Orban und Cameron gegen Juncker

Viktor Orbán bei einer Veranstaltung mit einer blauen Mappe in der Hand.
Juncker als Chef der Kommission? Für Ungarns Premier ein Bruch der Europäischen Verfassung und seiner Wahlversprechen.

Die EU-Wahlen sind schon längst geschlagen, das politische Tauziehen geht aber munter weiter bzw. eigentlich jetzt erst los: Der britische Premierminister David Cameron hat bei seinem Widerstand gegen die Berufung Jean-Claude Junckers zum EU-Kommissionspräsidenten Rückendeckung von seinem ungarischen Kollegen Victor Orban erhalten. Orban hatte schon zuvor seine Ablehnung gegenüber Juncker bekundet, nun hat er es über die deutsche Bild-Zeitung getan.

"Es wäre ein Verstoß gegen mein Wahlversprechen und ein Bruch der Europäischen Verfassung, wenn ich nun Herrn Juncker nominieren würde. Das würde am Ende die Grundfesten der Europäischen Union zerstören", sagte der rechtskonservative Ministerpräsident, der nichts von einer Einbeziehung der Parteien des EU-Parlaments in die Kandidatenauswahl hält. Dies sei in den europäischen Verträgen so festgelegt: "Die Regierungschefs nominieren den Kandidaten, nicht die Parteien! Und zwar unabhängig davon, wer Spitzenkandidat war", wird Orban zitiert.
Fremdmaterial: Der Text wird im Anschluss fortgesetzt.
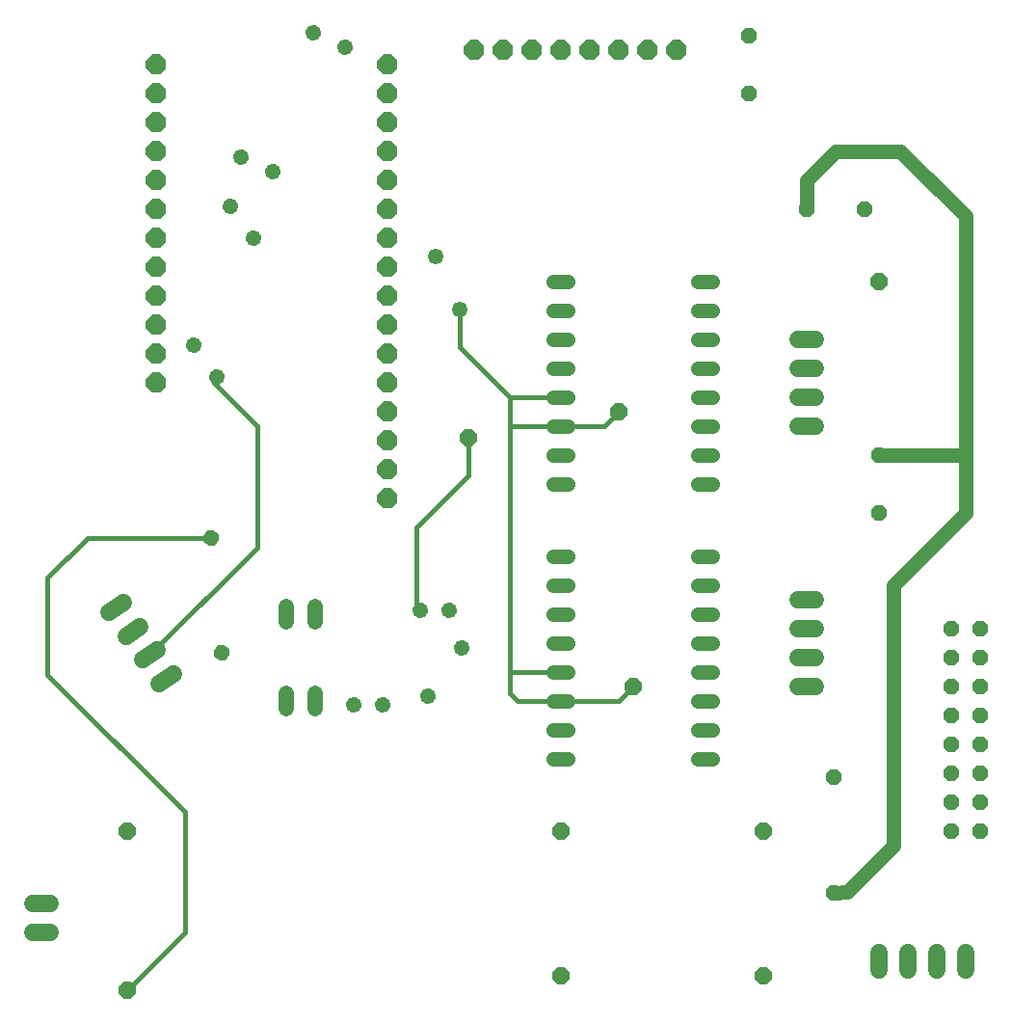
<source format=gbr>
G04 EAGLE Gerber RS-274X export*
G75*
%MOIN*%
%FSLAX34Y34*%
%LPD*%
%INBottom Copper*%
%IPPOS*%
%AMOC8*
5,1,8,0,0,1.08239X$1,22.5*%
G01*
%ADD10C,0.060000*%
%ADD11C,0.051496*%
%ADD12P,0.075767X8X112.500000*%
%ADD13P,0.056284X8X82.500000*%
%ADD14P,0.056284X8X97.500000*%
%ADD15P,0.056284X8X22.500000*%
%ADD16P,0.056284X8X292.500000*%
%ADD17P,0.056284X8X137.500000*%
%ADD18P,0.056284X8X112.500000*%
%ADD19P,0.064943X8X22.500000*%
%ADD20P,0.056284X8X257.500000*%
%ADD21P,0.056284X8X77.500000*%
%ADD22C,0.052000*%
%ADD23P,0.056284X8X297.500000*%
%ADD24P,0.060614X8X292.500000*%
%ADD25P,0.075767X8X292.500000*%
%ADD26C,0.016000*%
%ADD27C,0.050000*%


D10*
X2394Y15057D02*
X2885Y15401D01*
X3459Y14582D02*
X2967Y14238D01*
X3541Y13418D02*
X4033Y13762D01*
X4606Y12943D02*
X4115Y12599D01*
D11*
X17743Y26500D02*
X18257Y26500D01*
X18257Y25500D02*
X17743Y25500D01*
X17743Y24500D02*
X18257Y24500D01*
X18257Y23500D02*
X17743Y23500D01*
X17743Y22500D02*
X18257Y22500D01*
X18257Y21500D02*
X17743Y21500D01*
X17743Y20500D02*
X18257Y20500D01*
X18257Y19500D02*
X17743Y19500D01*
X22743Y19500D02*
X23257Y19500D01*
X23257Y20500D02*
X22743Y20500D01*
X22743Y21500D02*
X23257Y21500D01*
X23257Y22500D02*
X22743Y22500D01*
X22743Y23500D02*
X23257Y23500D01*
X23257Y24500D02*
X22743Y24500D01*
X22743Y25500D02*
X23257Y25500D01*
X23257Y26500D02*
X22743Y26500D01*
X18257Y17000D02*
X17743Y17000D01*
X17743Y16000D02*
X18257Y16000D01*
X18257Y15000D02*
X17743Y15000D01*
X17743Y14000D02*
X18257Y14000D01*
X18257Y13000D02*
X17743Y13000D01*
X17743Y12000D02*
X18257Y12000D01*
X18257Y11000D02*
X17743Y11000D01*
X17743Y10000D02*
X18257Y10000D01*
X22743Y10000D02*
X23257Y10000D01*
X23257Y11000D02*
X22743Y11000D01*
X22743Y12000D02*
X23257Y12000D01*
X23257Y13000D02*
X22743Y13000D01*
X22743Y14000D02*
X23257Y14000D01*
X23257Y15000D02*
X22743Y15000D01*
X22743Y16000D02*
X23257Y16000D01*
X23257Y17000D02*
X22743Y17000D01*
D12*
X12000Y19000D03*
X12000Y20000D03*
X12000Y21000D03*
X12000Y22000D03*
X12000Y23000D03*
X12000Y24000D03*
X12000Y25000D03*
X12000Y26000D03*
X12000Y27000D03*
X12000Y28000D03*
X12000Y29000D03*
X12000Y30000D03*
X12000Y31000D03*
X12000Y32000D03*
X12000Y33000D03*
X12000Y34000D03*
X4000Y34000D03*
X4000Y33000D03*
X4000Y32000D03*
X4000Y31000D03*
X4000Y30000D03*
X4000Y29000D03*
X4000Y28000D03*
X4000Y27000D03*
X4000Y26000D03*
X4000Y25000D03*
X4000Y24000D03*
X4000Y23000D03*
D13*
X8050Y30285D03*
X10550Y34615D03*
X6950Y30785D03*
X9450Y35115D03*
D14*
X5303Y24285D03*
X6597Y29115D03*
X6103Y23185D03*
X7397Y28015D03*
D15*
X26500Y29000D03*
X28500Y29000D03*
D16*
X29000Y20500D03*
X29000Y18500D03*
D17*
X14523Y25544D03*
X13677Y27356D03*
D18*
X24500Y33000D03*
X24500Y35000D03*
D10*
X26200Y12500D02*
X26800Y12500D01*
X26800Y13500D02*
X26200Y13500D01*
X26200Y14500D02*
X26800Y14500D01*
X26800Y15500D02*
X26200Y15500D01*
D19*
X3000Y7500D03*
X3000Y2000D03*
X18000Y7500D03*
X18000Y2500D03*
X25000Y7500D03*
X25000Y2500D03*
D20*
X13147Y15138D03*
X10853Y11862D03*
D21*
X11853Y11862D03*
X14147Y15138D03*
X13426Y12181D03*
X14574Y13819D03*
D22*
X8500Y12260D02*
X8500Y11740D01*
X9500Y11740D02*
X9500Y12260D01*
X9500Y14740D02*
X9500Y15260D01*
X8500Y15260D02*
X8500Y14740D01*
D23*
X5926Y17642D03*
X6274Y13658D03*
D10*
X29000Y3300D02*
X29000Y2700D01*
X30000Y2700D02*
X30000Y3300D01*
X31000Y3300D02*
X31000Y2700D01*
X32000Y2700D02*
X32000Y3300D01*
X26800Y21500D02*
X26200Y21500D01*
X26200Y22500D02*
X26800Y22500D01*
X26800Y23500D02*
X26200Y23500D01*
X26200Y24500D02*
X26800Y24500D01*
D18*
X27450Y5350D03*
X27450Y9350D03*
D19*
X29000Y26500D03*
D24*
X31500Y14500D03*
X32500Y14500D03*
X31500Y13500D03*
X32500Y13500D03*
X31500Y12500D03*
X32500Y12500D03*
X31500Y11500D03*
X32500Y11500D03*
X31500Y10500D03*
X32500Y10500D03*
X31500Y9500D03*
X32500Y9500D03*
X31500Y8500D03*
X32500Y8500D03*
X31500Y7500D03*
X32500Y7500D03*
D25*
X19000Y34500D03*
X18000Y34500D03*
X20000Y34500D03*
X21000Y34500D03*
X22000Y34500D03*
X17000Y34500D03*
X16000Y34500D03*
X15000Y34500D03*
D10*
X350Y5000D02*
X-250Y5000D01*
X-250Y4000D02*
X350Y4000D01*
D19*
X20500Y12500D03*
X20000Y22000D03*
X14800Y21100D03*
D26*
X16250Y21500D02*
X16250Y22500D01*
X16250Y21500D02*
X16250Y13000D01*
X18000Y13000D01*
X16250Y22500D02*
X14523Y24227D01*
X16250Y21500D02*
X18000Y21500D01*
X18000Y12000D02*
X16500Y12000D01*
X16250Y12250D01*
X16250Y22500D02*
X18000Y22500D01*
X14523Y24227D02*
X14523Y25544D01*
X16250Y13000D02*
X16250Y12250D01*
X18000Y12000D02*
X20000Y12000D01*
X20500Y12500D01*
X19500Y21500D02*
X18000Y21500D01*
X19500Y21500D02*
X20000Y22000D01*
X7500Y17304D02*
X3787Y13590D01*
X7500Y21500D02*
X6000Y23000D01*
X6000Y23082D01*
X6103Y23185D01*
X7500Y21500D02*
X7500Y17304D01*
X13147Y15250D02*
X13147Y15138D01*
X13000Y15285D01*
X13000Y18000D01*
X14800Y19800D02*
X14800Y21100D01*
X14800Y19800D02*
X13000Y18000D01*
D27*
X27900Y5400D02*
X29500Y7000D01*
X29500Y16000D01*
X32000Y18500D01*
X32000Y20500D01*
X29000Y20500D01*
X32000Y20500D02*
X32000Y28750D01*
X29750Y31000D01*
X26500Y30000D02*
X26500Y29000D01*
X27500Y31000D02*
X29750Y31000D01*
X27500Y31000D02*
X26500Y30000D01*
X27900Y5400D02*
X27450Y5350D01*
D26*
X5926Y17642D02*
X1642Y17642D01*
X250Y12900D02*
X5000Y8150D01*
X250Y12900D02*
X250Y16250D01*
X1642Y17642D01*
X5000Y8150D02*
X5000Y4000D01*
X3000Y2000D01*
M02*

</source>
Streit um Kommissionspräsidenten

Über die Berufung des früheren luxemburgischen Regierungschefs Juncker zum Nachfolger von Jose Manuel Barroso an der Kommissionsspitze ist nach der Europawahl Ende Mai ein heftiger Streit entbrannt. Juncker war der Spitzenkandidat der Europäischen Volkspartei (EVP), die die Wahl als stärkste Kraft gewann. Im Wahlkampf hatten Juncker und sein größter Konkurrent Martin Schulz von den europäischen Sozialdemokraten verkündet, dass sie als Spitzenkandidaten für das Amt des Kommissionspräsidenten antreten.

Neben Orban wollen vor allem Cameron und die Regierungschefs von Schweden und den Niederlanden, Fredrik Reinfeldt und Mark Rutte, Juncker verhindern. Die deutsche Bundeskanzlerin Angela Merkel hat sich nach anfänglichem Zögern hinter den Luxemburger gestellt. Ihre Überredungskünste haben bislang nicht gefruchtet. Auch Österreich ist für Juncker.

Bei dem Streit geht es um ein machtpolitisches Kräftemessen zwischen europäischem Rat - betsehend aus allen Staats- und Regierungschefs der EU-Mitgliedsstaaten - und Parlament. Laut EU-Vertrag müssen die Staats- und Regierungschefs den Kommissionspräsidenten im Lichte des Ergebnisses der Europawahl mit qualifizierter Mehrheit vorschlagen. Einzelne Länder haben also kein Vetorecht. Das EU-Parlament muss dem Vorschlag des Rates dann aber zustimmen.